You should also look at the RSQLite, SQLiteDF, RODBC, and biglm packages. For large datasets is can be useful to store the data in a database and pull only pieces into R. The databases can also do sorting for you and then computing quantiles on sorted data is much simpler (then just use the quantiles to do the plots).
There is also the hexbin package (bioconductor) for doing scatterplot equivalents with very large datasets (probably still want to use a sample of the data, but works with a large sample).
You could put the data into a database and calculate the quantiles using SQL. See : http://forge.mysql.com/tools/tool.php?id=149
This is an interesting problem.
Boxplots require quantiles. Computing quantiles on very large datasets is tricky.
The simplest solution that may or may not work in your case is to downsample the data first, and produce plots of the sample. In other words, read a bunch of records at a time, and retain a subset of them in memory (choosing either deterministically or randomly.) At the end, produce plots based on the data that's been retained in memory. Again, whether or not this is viable very much depends on the properties of your data.

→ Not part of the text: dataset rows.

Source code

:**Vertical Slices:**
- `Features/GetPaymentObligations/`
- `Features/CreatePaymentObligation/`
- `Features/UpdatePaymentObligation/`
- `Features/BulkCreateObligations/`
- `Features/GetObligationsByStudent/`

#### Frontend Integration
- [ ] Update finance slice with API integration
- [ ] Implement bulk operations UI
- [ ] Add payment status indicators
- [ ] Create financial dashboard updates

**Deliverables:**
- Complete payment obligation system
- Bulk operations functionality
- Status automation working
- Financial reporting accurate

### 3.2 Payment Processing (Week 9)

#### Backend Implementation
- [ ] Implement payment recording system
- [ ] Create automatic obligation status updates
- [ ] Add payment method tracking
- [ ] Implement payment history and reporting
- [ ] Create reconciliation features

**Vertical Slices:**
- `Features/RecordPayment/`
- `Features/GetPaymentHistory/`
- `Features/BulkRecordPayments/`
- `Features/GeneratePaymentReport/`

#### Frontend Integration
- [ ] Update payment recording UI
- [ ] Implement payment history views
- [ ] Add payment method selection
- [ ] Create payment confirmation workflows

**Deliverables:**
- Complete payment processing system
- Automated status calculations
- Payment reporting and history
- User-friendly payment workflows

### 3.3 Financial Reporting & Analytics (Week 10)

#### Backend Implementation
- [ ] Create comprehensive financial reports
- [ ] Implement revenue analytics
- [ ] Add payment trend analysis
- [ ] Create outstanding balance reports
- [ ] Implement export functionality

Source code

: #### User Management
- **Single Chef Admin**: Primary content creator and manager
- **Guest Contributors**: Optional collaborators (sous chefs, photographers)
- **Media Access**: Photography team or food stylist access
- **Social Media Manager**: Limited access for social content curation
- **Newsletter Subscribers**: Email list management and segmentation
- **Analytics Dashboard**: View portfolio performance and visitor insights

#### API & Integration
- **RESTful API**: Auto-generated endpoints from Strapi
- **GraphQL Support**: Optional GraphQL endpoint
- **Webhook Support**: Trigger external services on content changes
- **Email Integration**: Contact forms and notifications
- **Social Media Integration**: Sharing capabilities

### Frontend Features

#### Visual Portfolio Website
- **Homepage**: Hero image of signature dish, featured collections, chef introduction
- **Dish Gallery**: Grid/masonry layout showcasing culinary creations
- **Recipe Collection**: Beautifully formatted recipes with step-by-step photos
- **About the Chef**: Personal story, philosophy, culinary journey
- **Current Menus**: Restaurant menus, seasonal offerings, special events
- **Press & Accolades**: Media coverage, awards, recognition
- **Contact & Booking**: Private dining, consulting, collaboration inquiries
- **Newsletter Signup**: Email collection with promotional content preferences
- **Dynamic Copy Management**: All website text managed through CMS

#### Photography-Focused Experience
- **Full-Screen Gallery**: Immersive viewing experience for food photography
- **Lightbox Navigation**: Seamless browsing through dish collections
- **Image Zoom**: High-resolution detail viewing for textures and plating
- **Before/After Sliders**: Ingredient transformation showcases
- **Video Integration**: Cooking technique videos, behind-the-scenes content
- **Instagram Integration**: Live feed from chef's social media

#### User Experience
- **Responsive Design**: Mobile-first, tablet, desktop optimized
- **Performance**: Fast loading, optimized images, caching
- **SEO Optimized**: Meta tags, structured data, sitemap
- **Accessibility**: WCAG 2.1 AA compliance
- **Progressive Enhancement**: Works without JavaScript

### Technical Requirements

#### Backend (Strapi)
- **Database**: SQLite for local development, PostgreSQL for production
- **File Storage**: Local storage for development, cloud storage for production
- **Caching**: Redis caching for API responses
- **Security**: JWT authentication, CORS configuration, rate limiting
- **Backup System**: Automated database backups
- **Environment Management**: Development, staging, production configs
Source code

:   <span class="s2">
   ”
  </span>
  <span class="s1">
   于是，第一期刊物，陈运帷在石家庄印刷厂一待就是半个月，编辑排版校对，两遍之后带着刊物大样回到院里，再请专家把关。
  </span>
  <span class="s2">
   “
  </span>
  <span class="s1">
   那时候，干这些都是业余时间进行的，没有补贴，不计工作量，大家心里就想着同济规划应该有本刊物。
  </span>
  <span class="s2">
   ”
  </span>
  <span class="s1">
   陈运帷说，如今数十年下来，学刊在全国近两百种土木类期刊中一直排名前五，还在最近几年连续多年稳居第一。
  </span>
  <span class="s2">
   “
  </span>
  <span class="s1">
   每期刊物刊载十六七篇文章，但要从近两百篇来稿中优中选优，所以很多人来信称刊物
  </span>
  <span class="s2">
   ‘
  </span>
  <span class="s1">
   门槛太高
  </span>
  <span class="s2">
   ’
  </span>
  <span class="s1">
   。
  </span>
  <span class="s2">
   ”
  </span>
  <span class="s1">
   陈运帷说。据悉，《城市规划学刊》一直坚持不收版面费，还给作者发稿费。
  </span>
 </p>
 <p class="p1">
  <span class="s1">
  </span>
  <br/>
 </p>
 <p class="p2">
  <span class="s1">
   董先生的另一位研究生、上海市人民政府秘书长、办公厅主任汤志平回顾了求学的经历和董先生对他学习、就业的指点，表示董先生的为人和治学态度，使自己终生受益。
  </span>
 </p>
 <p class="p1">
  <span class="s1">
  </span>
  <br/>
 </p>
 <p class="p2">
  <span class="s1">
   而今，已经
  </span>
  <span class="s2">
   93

Alternatively, there exist algorithms that can economically and approximately compute quantiles in an "online" fashion, meaning that they are presented with one observation at a time, and each observation is shown exactly once. While I have some limited experience with such algorithms, I have not seen any readily-available R implementations.
The following paper presents a brief overview of some relevant algorithms: Quantiles on Streams.
You could make plots from manageable sample of your data. E.g. if you use only 10% randomly chosen rows then boxplot on this sample shouldn't differ from all-data boxplot.
If your data are on some database there you be able to create some random flag (as I know almost every database engine has some kind of random number generator).
Second thing is how large is your dataset? For boxplot you need two columns: value variable and group variable. This example:
N <- 1e6
x <- rnorm(N)
b <- sapply(1:100, function(i) paste(sample(letters,40,TRUE),collapse=""))
g <- factor(sample(b,N,TRUE))
boxplot(x~g)
needs 100MB of RAM. If N=1e7 then it uses <1GB of RAM (which is still manageable to modern machine).
Perhaps you can think about using disk.frame to summarise the data down first before running the plotting?
The problem with R (and other languages like Python and Julia) is that you have to load all your data into memory to plot it. As of 2022, the best solution is to use DuckDB (there is an R connector), it allows you to query very large datasets (CSV, parquet, among others), and it comes with many functions to compute summary statistics. The idea is to use DuckDB to compute those statistics, load such statistics into R/Python/Julia, and plot.
Computing a boxplot with SQL + R
You need a bunch of statistics to plot a boxplot. If you want a complete reference, you can look at matplotlib's code. The code is in Python, but the code is pretty straightforward, so you'll get it even if you don't know Python.
The most critical piece are percentiles; you can compute those in DuckDB like this (just change the placeholders):
SELECT
percentile_disc(0.25) WITHIN GROUP (ORDER BY "{{column}}") AS q1,
percentile_disc(0.50) WITHIN GROUP (ORDER BY "{{column}}") AS med,
percentile_disc(0.75) WITHIN GROUP (ORDER BY "{{column}}") AS q3,
AVG("{{column}}") AS mean,
COUNT(*) AS N
FROM "{{path/to/data.parquet}}"
You need some other statistics to create the boxplot with all its details. For full implementation, check this (note: it's written in Python). I had to implement this for a package I wrote called JupySQL, which allows plotting very large datasets in Jupyter by leveraging SQL engines such as DuckDB.
Once you compute the statistics, you can use R to generate the boxplot.